The California legislature is set to advance a well-intentioned but ill-considered bill (Assembly Bill 700) that would, if enacted, prevent discovery of wrongdoing in and undue influences on scientific research at California colleges and universities, and affiliated centers. The bill’s purpose of protecting science from abusive records requests is understandable, but this bill would do more to perpetuate malignant influences than to inoculate science from them. Allegations of sexual misconduct in the lab, or undisclosed financial ties between a researcher or an organization affiliated with a public university and a private entity could go undiscovered. We encourage the legislature to press the pause button for this session on this hasty effort until it can find better, narrower solutions allowing researchers independence while ensuring disclosure of misconduct allegations and undisclosed financial ties that may influence scientific progress.

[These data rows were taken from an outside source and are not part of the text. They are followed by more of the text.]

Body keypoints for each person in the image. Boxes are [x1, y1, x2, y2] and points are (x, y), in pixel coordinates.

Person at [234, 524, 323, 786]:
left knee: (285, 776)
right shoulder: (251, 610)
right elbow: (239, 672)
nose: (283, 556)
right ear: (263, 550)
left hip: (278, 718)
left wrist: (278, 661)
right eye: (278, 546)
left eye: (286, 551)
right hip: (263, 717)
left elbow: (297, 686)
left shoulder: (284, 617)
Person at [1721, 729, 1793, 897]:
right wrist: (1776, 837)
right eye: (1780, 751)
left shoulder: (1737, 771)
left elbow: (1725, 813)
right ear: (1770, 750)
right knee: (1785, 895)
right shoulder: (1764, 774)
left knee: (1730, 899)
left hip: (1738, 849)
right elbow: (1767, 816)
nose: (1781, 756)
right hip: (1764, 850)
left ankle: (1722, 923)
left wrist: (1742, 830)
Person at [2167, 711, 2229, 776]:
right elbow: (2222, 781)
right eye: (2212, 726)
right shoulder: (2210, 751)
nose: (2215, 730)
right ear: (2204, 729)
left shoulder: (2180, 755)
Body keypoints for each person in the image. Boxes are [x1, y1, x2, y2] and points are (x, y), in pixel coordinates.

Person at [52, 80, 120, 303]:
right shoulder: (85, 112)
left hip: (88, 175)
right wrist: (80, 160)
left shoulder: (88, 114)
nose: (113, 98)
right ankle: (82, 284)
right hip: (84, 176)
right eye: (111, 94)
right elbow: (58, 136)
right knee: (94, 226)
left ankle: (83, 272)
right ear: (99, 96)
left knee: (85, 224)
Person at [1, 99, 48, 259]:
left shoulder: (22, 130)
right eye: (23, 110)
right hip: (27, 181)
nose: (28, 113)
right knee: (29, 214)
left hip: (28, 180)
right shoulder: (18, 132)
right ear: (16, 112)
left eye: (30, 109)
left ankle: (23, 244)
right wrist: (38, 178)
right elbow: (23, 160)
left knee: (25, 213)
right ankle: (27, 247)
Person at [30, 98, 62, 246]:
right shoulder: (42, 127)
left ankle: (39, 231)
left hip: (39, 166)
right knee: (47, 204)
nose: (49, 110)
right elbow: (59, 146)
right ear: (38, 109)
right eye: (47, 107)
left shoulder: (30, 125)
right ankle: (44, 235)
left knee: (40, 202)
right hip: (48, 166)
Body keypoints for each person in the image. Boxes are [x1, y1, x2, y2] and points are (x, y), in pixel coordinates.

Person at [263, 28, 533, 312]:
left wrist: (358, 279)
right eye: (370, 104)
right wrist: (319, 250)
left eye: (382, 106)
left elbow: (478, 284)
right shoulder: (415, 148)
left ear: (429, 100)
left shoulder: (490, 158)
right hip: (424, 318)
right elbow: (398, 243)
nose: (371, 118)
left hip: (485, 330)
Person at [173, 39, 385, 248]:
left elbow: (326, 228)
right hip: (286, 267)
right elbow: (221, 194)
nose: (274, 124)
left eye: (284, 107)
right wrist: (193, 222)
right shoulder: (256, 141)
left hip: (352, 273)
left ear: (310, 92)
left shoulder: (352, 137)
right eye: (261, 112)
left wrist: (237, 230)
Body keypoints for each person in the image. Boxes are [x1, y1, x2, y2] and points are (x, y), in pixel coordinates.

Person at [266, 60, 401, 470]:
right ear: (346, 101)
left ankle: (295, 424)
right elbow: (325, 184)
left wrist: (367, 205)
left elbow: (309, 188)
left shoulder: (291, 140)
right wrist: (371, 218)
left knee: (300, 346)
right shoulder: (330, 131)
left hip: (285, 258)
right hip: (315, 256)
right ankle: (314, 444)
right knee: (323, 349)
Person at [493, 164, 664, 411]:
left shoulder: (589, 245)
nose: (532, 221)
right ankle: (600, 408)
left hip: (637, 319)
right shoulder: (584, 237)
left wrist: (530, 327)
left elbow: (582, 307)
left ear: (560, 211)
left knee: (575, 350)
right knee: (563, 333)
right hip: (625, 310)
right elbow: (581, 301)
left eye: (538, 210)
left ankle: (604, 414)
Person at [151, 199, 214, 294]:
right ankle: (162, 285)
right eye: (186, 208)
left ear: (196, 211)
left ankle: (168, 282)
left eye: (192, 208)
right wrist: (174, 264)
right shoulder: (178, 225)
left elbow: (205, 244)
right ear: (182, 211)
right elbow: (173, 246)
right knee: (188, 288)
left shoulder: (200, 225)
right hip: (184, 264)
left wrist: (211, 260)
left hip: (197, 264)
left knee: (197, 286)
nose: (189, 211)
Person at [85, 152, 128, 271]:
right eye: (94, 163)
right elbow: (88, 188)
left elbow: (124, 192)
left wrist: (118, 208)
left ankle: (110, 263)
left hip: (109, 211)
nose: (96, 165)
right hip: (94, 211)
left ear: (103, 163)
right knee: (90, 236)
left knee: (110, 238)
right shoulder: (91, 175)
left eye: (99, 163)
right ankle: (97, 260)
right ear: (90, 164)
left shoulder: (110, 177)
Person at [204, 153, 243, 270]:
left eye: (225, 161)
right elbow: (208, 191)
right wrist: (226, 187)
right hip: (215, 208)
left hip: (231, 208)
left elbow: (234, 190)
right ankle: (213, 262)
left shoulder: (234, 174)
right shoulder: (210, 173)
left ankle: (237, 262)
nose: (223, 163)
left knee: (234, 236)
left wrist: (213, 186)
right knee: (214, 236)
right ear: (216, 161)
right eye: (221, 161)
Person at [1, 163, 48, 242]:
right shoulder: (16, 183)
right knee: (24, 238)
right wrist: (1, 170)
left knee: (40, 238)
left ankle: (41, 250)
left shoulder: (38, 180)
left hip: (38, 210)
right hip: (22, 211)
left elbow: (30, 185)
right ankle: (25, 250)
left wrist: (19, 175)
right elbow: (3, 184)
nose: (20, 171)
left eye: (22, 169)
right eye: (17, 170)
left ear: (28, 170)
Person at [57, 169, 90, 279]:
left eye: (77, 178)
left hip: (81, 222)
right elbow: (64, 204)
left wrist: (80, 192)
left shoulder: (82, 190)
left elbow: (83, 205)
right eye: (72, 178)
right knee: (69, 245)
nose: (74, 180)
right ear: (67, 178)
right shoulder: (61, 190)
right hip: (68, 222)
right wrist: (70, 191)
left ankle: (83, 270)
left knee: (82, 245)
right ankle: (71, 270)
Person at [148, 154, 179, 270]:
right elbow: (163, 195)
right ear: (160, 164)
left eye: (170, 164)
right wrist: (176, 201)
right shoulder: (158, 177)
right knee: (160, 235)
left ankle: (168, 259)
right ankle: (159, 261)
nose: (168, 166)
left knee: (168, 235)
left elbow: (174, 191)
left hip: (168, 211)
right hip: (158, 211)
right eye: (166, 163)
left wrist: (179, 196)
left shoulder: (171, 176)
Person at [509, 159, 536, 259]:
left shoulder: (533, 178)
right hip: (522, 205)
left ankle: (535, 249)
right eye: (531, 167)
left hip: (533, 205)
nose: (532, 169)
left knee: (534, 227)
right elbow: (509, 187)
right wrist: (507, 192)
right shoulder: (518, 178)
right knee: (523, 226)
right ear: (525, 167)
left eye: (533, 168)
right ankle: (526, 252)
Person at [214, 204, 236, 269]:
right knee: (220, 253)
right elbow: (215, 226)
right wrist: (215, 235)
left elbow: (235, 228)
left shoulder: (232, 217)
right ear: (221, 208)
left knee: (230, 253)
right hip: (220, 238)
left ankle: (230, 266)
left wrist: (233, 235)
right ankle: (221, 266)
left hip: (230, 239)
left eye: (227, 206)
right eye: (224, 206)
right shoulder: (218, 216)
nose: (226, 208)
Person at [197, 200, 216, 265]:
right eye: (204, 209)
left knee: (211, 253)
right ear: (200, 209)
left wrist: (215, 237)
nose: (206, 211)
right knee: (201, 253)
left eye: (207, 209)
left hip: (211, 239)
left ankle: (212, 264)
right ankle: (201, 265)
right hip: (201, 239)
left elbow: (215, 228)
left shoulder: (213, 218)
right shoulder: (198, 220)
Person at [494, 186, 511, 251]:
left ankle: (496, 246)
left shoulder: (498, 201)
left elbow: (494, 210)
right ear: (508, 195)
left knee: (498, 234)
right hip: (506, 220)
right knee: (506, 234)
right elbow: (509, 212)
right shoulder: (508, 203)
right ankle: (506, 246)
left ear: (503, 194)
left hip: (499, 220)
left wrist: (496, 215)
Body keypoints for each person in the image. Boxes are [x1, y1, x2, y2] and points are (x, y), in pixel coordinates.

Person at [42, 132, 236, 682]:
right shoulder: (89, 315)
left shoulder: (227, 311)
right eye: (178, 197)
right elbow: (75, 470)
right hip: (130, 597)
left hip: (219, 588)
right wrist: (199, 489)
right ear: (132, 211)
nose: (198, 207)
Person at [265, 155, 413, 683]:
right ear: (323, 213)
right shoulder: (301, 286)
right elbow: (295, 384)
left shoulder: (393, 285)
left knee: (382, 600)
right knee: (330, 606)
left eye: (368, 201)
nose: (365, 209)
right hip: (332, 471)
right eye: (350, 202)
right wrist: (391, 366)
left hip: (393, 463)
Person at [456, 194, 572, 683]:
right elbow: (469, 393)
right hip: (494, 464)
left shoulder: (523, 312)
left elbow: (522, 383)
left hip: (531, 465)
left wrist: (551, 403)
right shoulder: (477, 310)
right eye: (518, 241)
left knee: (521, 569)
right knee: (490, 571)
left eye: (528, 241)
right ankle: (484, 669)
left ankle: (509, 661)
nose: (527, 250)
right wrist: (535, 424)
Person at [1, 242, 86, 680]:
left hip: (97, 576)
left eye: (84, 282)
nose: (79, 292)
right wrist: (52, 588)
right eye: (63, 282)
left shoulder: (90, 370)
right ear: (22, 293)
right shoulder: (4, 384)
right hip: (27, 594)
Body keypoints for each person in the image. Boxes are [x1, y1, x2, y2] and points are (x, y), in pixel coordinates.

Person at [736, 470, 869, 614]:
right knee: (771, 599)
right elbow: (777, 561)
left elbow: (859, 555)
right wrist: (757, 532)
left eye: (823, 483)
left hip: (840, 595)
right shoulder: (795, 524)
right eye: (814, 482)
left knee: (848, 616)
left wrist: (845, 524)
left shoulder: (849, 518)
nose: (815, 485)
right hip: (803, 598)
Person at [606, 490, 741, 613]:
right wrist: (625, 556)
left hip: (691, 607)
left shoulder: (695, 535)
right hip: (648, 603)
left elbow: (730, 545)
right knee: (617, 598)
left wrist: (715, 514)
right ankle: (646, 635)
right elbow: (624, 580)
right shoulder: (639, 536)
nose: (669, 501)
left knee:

Rick Blum, Reporters Committee for Freedom of the Press
NOTE: The bill was pulled from today's Assembly Appropriations Committee agenda.

George Mason University’s decision two years ago to rename its law school for Justice Antonin Scalia as part of agreements with donors created a sense of unease among students and faculty on the public university’s Fairfax, Virginia, campus. The move prompted a group of students to press for details of the university’s other agreements with the right-leaning, libertarian Charles Koch Foundation — one of the donors to the law school. Critics say the lack of transparency from public university foundations at George Mason, Florida State and elsewhere makes it difficult to gauge the level of influence private donors may exert over curriculum, hiring and other decisions. Also worrisome, critics say, is that the exposure to taxpayers for future costs of tenured faculty and staff when the gifts run out is difficult to ascertain because of a hodgepodge of disclosure rules covering public colleges and universities that vary from state to state.
Miranda S. Spivack, Newsday
NOTE: This is a 2018 column, written when the case was being heard at the circuit court level.